Search the listing for the word "source" and copy every line where it turns up.

..........

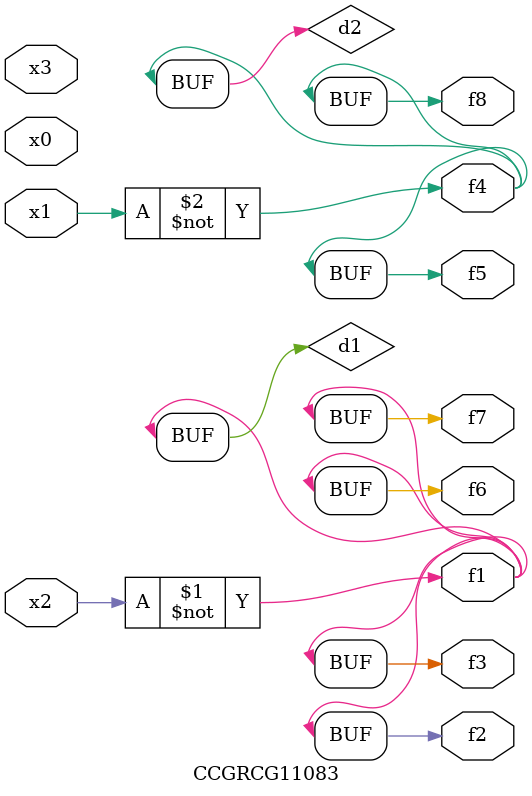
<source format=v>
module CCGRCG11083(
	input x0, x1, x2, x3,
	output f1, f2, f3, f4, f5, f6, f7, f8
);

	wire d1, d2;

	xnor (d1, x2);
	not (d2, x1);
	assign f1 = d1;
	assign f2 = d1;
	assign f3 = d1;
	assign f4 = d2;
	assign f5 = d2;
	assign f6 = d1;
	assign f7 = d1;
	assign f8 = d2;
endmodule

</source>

..........

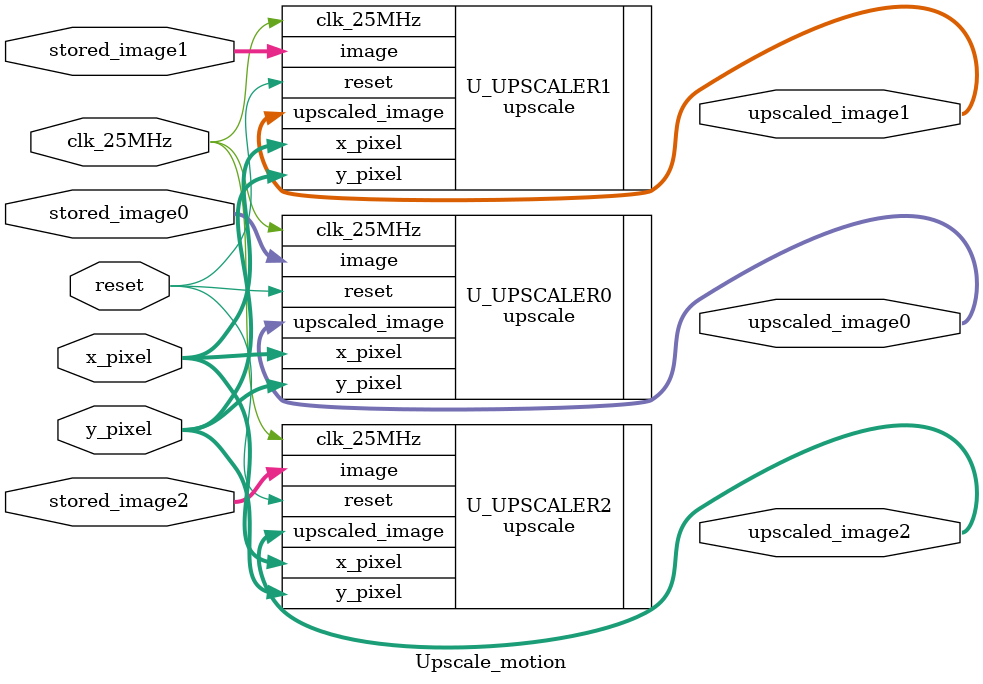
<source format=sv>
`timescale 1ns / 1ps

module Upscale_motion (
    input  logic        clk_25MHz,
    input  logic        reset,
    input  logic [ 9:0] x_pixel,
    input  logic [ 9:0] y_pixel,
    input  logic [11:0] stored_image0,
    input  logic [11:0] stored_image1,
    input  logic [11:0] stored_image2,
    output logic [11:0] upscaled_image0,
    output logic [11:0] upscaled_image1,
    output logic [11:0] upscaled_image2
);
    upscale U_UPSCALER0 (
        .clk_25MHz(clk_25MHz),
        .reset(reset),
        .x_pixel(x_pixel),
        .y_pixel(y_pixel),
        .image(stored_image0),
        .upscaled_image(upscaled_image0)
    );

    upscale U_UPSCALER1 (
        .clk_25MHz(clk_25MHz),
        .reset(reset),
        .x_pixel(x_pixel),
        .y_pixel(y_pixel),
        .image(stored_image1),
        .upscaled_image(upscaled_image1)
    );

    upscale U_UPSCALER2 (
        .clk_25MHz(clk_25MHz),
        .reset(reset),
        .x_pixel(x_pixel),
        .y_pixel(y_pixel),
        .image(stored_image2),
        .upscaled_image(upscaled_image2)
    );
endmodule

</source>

..........

### Task result
<source format=v>
</source>
<source format=sv>
</source>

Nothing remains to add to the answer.